- [WORK REQUIRED]
Please put the lines below, from the first one through the line containing "Response: **9** A", into a Markdown table with the columns Row and Text. Skip any blank lines and leave the pictures out.

- [DATA SUPPLIED]
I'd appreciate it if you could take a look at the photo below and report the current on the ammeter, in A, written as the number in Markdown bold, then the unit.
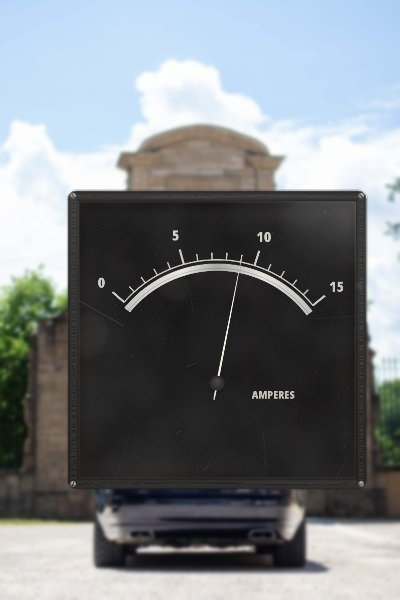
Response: **9** A
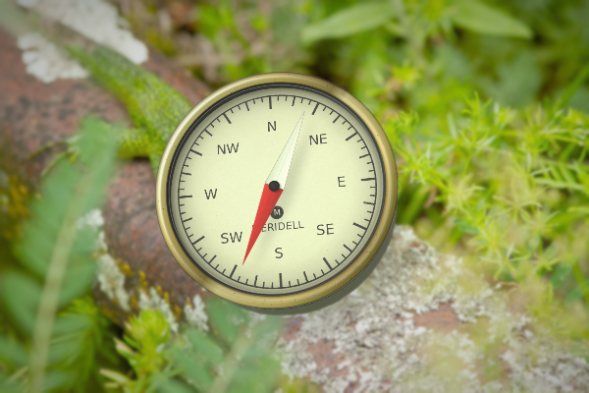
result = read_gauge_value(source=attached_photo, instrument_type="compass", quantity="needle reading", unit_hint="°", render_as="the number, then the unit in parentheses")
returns 205 (°)
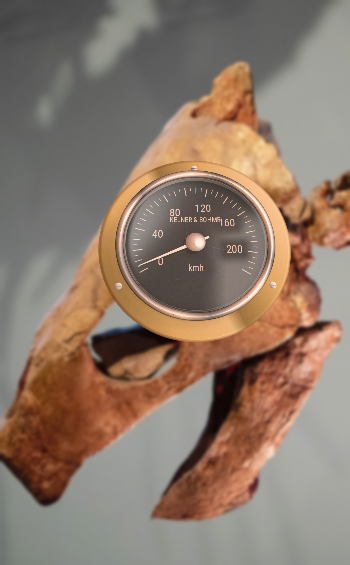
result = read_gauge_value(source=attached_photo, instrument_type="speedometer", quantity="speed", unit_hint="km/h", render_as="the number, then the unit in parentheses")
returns 5 (km/h)
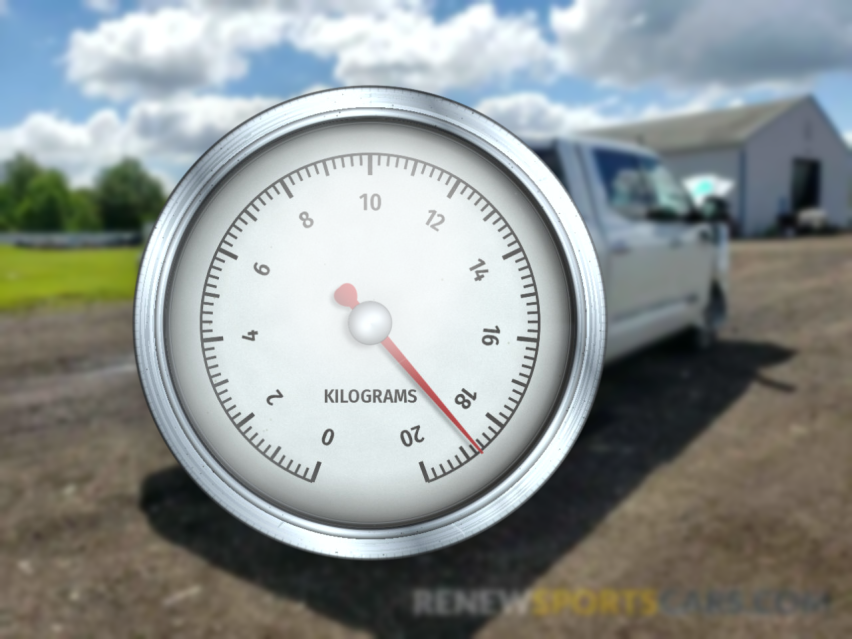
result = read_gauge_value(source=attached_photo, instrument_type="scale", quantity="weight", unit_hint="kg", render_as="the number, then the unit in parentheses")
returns 18.7 (kg)
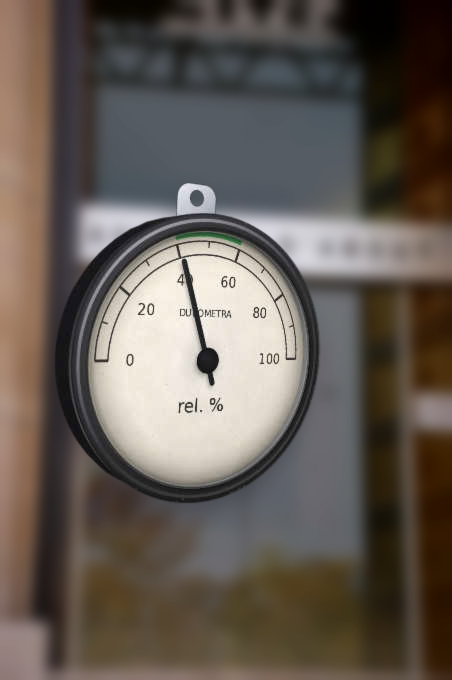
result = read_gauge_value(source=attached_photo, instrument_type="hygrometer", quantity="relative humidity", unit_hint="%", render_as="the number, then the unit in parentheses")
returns 40 (%)
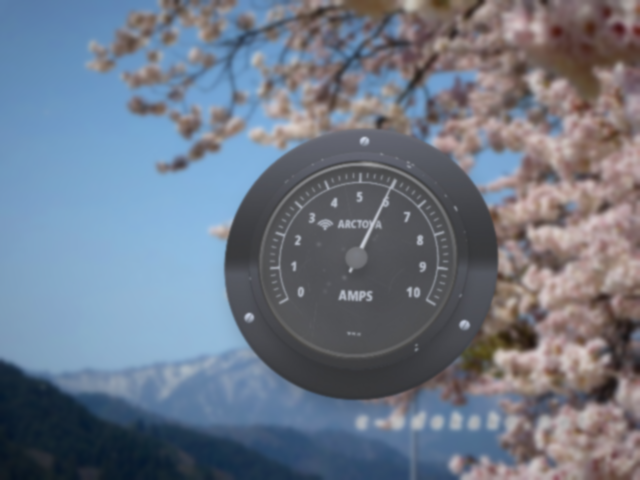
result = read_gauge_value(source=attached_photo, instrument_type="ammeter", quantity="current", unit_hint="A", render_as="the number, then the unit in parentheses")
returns 6 (A)
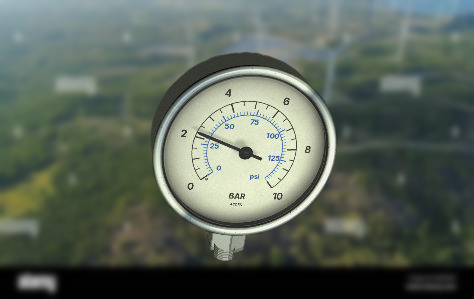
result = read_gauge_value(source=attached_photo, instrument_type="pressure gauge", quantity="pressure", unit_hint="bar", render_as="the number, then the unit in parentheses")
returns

- [ANSWER TO THIS TASK]
| Row | Text |
|---|---|
| 1 | I'd appreciate it if you could take a look at the photo below and report the current on the ammeter, in A, written as the number in Markdown bold, then the unit. |
| 2 | Response: **9** A |